History

Nazi Germany
- Name: Max Gundelach
- Yard number: 641
- Launched: 16 March 1940
- In service: 30 August 1940
- Fate: Sunk 25 July 1943 by a torpedo from either a British aircraft or motor torpedo boat

General characteristics
- Type: Converted trawler
- Tonnage: 511 GRT
- Length: 51.7 m (169 ft 7 in)
- Beam: 8.3 m (27 ft)
- Propulsion: steam
- Speed: 12 knots (22 km/h; 14 mph)

= German trawler V 801 Max Gundelach =

German Vorpostenboot

V 801 Max Gundelach, originally designated PG-555, was a German fishing trawler which was converted into a Vorpostenboot patrol boat and placed in the 8th Picket Boat Flotilla during World War II.

== Service ==
The ship was originally designed as a fishing boat, launching on 16 July 1940 with the designation PG-555. It was built in Bremerhaven by Schichau Seebeckwerft and was originally owned by Grundmann & Gröschel.

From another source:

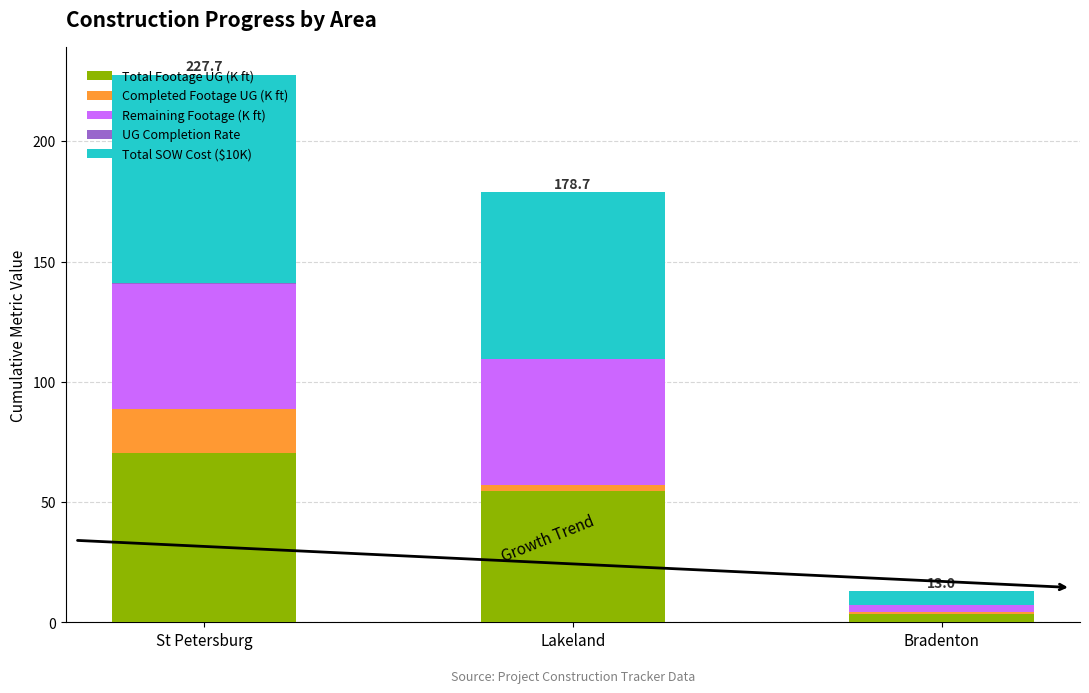

The Total Footage UG (K ft) series shows 27.8 at Lakeland. True or false?

False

On 30 August 1940 the ship was requisitioned by the Kriegsmarine, listed as VP 801, and placed as a Vorpostenboot in the 8th Picket Boat Flotilla. On 24 July 1943, the ship was a part of a convoy escorting the ships Möwe, Nordia, and Vasaborg from the Elbe River towards Rotterdam. It was one of five picket boats in the convoy, which also consisted of the submarine hunter UJ 1409 and eight minesweepers. Although Max Gundelach was serving as the convoy's doctor ship, it was still armed with small caliber weapons and depth charges.

On 25 July 1943, while underway with the convoy, the Max Gundelach was sunk by a torpedo west of Terschelling in an engagement with either British aircraft or Motor torpedo boats. The fight was not long, but the picket boat did expend part of its larger caliber ammunition. Eleven of its crew were killed.